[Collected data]
▼

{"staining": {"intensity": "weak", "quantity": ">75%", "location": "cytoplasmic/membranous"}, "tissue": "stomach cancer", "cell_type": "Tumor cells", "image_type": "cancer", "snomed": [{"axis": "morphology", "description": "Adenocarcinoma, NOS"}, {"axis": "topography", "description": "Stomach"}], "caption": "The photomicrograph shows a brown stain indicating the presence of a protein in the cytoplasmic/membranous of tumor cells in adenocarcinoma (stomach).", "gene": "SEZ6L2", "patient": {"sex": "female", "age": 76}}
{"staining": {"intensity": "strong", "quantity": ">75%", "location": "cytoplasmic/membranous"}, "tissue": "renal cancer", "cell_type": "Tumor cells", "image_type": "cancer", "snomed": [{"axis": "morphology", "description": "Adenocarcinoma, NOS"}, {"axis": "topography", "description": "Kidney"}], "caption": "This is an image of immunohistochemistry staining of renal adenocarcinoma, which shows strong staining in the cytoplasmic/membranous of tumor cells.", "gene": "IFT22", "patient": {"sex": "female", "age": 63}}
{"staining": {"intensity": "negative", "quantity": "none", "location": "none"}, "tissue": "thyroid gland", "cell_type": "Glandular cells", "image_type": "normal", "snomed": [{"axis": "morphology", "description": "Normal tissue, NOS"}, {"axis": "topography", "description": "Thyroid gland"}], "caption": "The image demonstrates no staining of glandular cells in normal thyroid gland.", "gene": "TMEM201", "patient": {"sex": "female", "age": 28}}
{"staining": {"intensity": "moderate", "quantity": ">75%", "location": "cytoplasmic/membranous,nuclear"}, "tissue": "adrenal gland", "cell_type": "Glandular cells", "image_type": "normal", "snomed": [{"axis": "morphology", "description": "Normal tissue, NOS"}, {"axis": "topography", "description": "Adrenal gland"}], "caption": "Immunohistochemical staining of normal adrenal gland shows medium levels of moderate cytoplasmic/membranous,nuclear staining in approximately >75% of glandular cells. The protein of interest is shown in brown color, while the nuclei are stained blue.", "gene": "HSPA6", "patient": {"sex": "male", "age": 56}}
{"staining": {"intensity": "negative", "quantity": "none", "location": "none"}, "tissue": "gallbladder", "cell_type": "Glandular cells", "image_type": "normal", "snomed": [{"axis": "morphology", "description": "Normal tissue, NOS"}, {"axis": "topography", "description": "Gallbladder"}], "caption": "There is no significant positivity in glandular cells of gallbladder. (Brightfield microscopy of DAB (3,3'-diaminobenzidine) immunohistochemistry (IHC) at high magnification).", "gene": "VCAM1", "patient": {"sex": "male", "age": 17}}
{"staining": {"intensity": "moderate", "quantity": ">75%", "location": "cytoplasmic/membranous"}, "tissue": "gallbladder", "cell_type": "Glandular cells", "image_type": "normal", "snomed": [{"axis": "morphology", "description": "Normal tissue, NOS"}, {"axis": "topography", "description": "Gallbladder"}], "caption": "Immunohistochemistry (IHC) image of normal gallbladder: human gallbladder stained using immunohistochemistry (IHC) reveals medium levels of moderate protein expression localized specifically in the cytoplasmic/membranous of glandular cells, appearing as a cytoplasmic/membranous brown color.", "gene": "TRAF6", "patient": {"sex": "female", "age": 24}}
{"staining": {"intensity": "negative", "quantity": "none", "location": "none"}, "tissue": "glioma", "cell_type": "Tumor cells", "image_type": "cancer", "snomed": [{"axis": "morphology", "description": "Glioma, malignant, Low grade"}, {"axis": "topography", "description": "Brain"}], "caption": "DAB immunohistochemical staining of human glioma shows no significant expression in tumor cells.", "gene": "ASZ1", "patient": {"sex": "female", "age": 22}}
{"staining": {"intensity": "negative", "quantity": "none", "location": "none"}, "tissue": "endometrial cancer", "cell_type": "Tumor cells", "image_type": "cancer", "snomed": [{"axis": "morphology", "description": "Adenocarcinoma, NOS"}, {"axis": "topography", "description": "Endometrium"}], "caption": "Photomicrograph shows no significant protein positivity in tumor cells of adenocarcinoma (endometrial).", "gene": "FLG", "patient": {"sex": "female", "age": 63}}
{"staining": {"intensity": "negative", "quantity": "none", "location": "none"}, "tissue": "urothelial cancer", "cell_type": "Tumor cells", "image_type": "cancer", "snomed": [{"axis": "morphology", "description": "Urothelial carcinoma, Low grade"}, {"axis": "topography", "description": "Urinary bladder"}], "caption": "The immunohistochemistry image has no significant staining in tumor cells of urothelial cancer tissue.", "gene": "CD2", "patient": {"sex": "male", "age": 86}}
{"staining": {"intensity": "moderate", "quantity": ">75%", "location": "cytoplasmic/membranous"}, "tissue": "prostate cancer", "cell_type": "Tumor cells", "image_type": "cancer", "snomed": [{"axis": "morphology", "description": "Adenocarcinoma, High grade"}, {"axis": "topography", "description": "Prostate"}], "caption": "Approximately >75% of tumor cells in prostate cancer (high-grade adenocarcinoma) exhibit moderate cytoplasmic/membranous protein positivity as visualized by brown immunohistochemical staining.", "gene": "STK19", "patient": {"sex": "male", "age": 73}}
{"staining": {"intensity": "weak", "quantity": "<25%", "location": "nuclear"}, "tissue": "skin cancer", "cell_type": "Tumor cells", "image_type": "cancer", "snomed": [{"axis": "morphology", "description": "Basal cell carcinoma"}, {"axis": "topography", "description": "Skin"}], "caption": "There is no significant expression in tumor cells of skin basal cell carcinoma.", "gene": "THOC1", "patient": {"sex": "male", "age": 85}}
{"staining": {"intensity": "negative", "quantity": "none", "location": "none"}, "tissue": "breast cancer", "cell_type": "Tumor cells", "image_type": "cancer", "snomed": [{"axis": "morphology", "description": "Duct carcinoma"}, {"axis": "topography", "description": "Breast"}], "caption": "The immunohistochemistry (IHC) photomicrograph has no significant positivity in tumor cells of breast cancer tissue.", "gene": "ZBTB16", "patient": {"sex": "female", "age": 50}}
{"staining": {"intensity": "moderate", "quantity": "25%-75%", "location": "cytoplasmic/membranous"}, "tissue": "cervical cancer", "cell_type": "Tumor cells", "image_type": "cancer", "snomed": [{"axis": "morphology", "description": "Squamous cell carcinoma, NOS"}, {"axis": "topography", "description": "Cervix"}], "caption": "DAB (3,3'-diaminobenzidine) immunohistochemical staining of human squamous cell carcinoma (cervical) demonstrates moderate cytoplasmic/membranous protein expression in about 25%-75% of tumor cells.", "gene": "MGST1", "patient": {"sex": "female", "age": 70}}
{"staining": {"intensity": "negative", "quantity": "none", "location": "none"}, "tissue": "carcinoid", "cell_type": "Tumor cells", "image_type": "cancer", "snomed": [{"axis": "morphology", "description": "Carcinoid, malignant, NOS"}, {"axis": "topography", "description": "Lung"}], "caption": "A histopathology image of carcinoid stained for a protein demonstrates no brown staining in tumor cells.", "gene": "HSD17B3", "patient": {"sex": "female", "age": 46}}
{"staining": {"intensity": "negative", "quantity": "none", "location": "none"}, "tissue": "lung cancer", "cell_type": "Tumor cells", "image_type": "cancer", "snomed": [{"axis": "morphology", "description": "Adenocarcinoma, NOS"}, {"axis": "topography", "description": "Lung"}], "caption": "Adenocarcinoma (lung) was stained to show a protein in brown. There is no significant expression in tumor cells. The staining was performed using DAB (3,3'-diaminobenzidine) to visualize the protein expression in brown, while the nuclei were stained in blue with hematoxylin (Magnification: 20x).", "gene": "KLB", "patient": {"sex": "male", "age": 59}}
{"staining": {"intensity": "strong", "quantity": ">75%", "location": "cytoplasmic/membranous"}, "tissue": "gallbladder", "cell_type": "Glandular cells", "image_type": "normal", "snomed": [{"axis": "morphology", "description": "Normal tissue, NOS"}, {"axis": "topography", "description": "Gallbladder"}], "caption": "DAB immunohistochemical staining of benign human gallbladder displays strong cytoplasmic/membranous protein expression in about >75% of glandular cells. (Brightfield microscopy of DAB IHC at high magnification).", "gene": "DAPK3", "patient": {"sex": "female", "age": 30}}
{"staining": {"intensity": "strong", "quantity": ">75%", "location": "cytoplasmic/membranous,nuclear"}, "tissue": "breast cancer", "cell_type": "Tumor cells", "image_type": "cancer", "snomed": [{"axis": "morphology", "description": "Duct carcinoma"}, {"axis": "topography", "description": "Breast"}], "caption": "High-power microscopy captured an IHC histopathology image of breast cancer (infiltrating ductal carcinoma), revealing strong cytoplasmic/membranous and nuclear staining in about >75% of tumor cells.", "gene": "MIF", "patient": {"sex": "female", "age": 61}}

▲

§ AIM OF THE EXERCISE
Return exactly the lines above from the line that has "cells of skin" through the line that has "immunohistochemistry (IHC) photomicrograph", inclusive, and nothing else.

§ EXERCISE SOLUTION
{"staining": {"intensity": "weak", "quantity": "<25%", "location": "nuclear"}, "tissue": "skin cancer", "cell_type": "Tumor cells", "image_type": "cancer", "snomed": [{"axis": "morphology", "description": "Basal cell carcinoma"}, {"axis": "topography", "description": "Skin"}], "caption": "There is no significant expression in tumor cells of skin basal cell carcinoma.", "gene": "THOC1", "patient": {"sex": "male", "age": 85}}
{"staining": {"intensity": "negative", "quantity": "none", "location": "none"}, "tissue": "breast cancer", "cell_type": "Tumor cells", "image_type": "cancer", "snomed": [{"axis": "morphology", "description": "Duct carcinoma"}, {"axis": "topography", "description": "Breast"}], "caption": "The immunohistochemistry (IHC) photomicrograph has no significant positivity in tumor cells of breast cancer tissue.", "gene": "ZBTB16", "patient": {"sex": "female", "age": 50}}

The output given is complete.